Erste Versuche in diese Richtung hatte der Barde freilich bereits ab 1948 bei Columbia gemacht. Aufgrund der kurzen Laufzeit der damals gebräuchlichen Platten wurden die einzelnen Songs jeweils auf eine Platte gepresst und die Scheiben in ein Album gepackt. Von dieser Vorgehensweise leitet sich auch der Begriff "Album" ab, wie er noch heute verwendet wird, wenn von einer Schallplatte eines Künstlers die Rede ist. Doch zurück zu Capitol: Die Idee des sogenannten "Concept-Albums" erwies sich als so erfolgreich, dass man sie für alle kommenden Alben, die für Capitol eingespielt wurden, beibehielt.
Mit dem Wechsel zum neuen Arbeitgeber Capitol ging auch eine gravierende Wandlung künstlerischer Natur einher: Der Sinatra des Jahres 1953 unterschied sich signifikant von dem der 40er Jahre: Die Stimme hatte seit Ende der 40er Jahre bedeutend an Reife und Männlichkeit dazugewonnen, ohne aber dabei die Qualitäten, die die frühen Jahre auszeichneten, gänzlich zu verlieren. Die neue musikalische Konzeption richtete sich nun nicht mehr so wie in den 40ern vornehmlich an ein weibliches Publicum im Teenager-Alter, sondern vielmehr an ein erwachseneres Publicum zumindest beiderlei Geschlechter.

:::

**AUFGABE 1:** Welche Eigennamen kommen im Textauszug vor? Nenne jeden nur einmal, in der Reihenfolge seines ersten Auftretens.
**AUFGABE 2:** Gib den Abschnitt des Textauszugs von „Erste Versuche in“ bis „eingespielt wurden, beibehielt.“ wortgetreu wieder.

**QUELLDATEN:**
:::

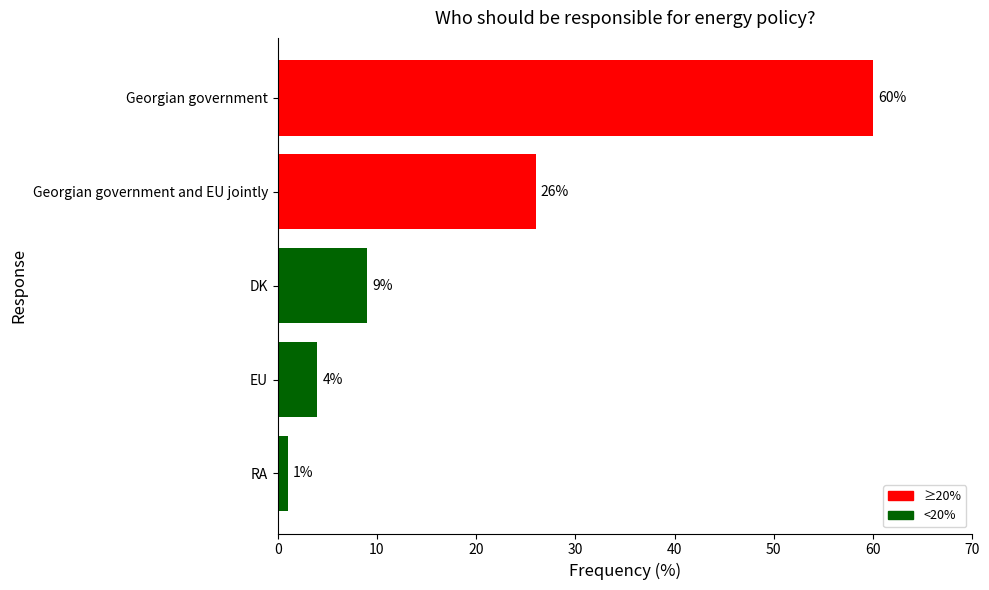

What is the greatest value displayed?

60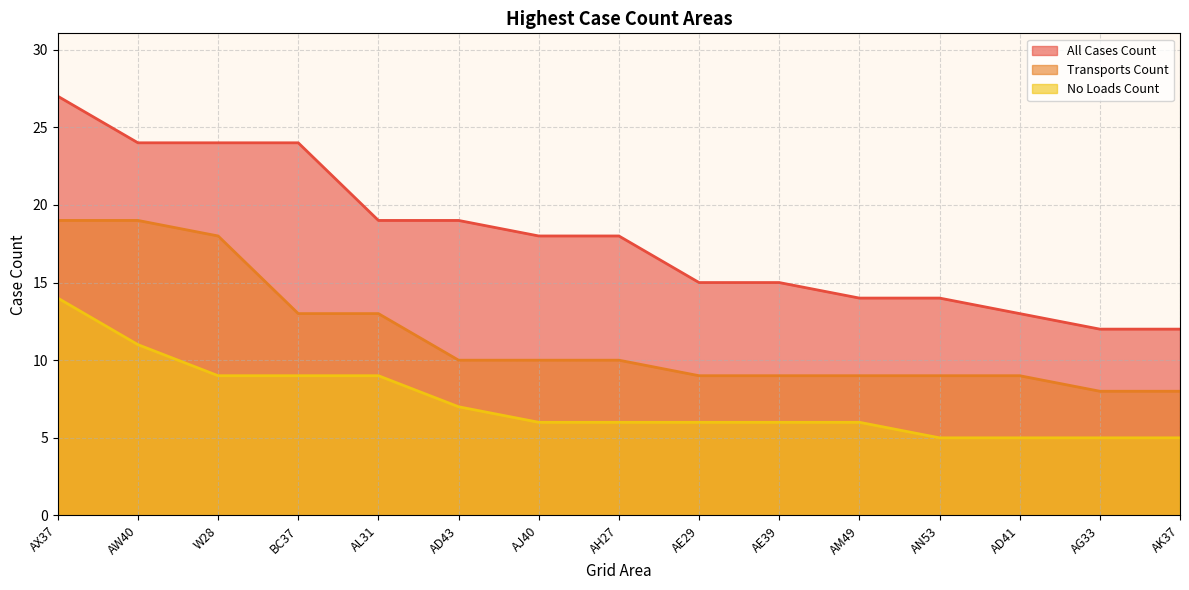

What is the average value of the No Loads Count series?

7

:::

**LÖSUNG 1:** Columbia, Capitol, Sinatra

**LÖSUNG 2:**
Erste Versuche in diese Richtung hatte der Barde freilich bereits ab 1948 bei Columbia gemacht. Aufgrund der kurzen Laufzeit der damals gebräuchlichen Platten wurden die einzelnen Songs jeweils auf eine Platte gepresst und die Scheiben in ein Album gepackt. Von dieser Vorgehensweise leitet sich auch der Begriff "Album" ab, wie er noch heute verwendet wird, wenn von einer Schallplatte eines Künstlers die Rede ist. Doch zurück zu Capitol: Die Idee des sogenannten "Concept-Albums" erwies sich als so erfolgreich, dass man sie für alle kommenden Alben, die für Capitol eingespielt wurden, beibehielt.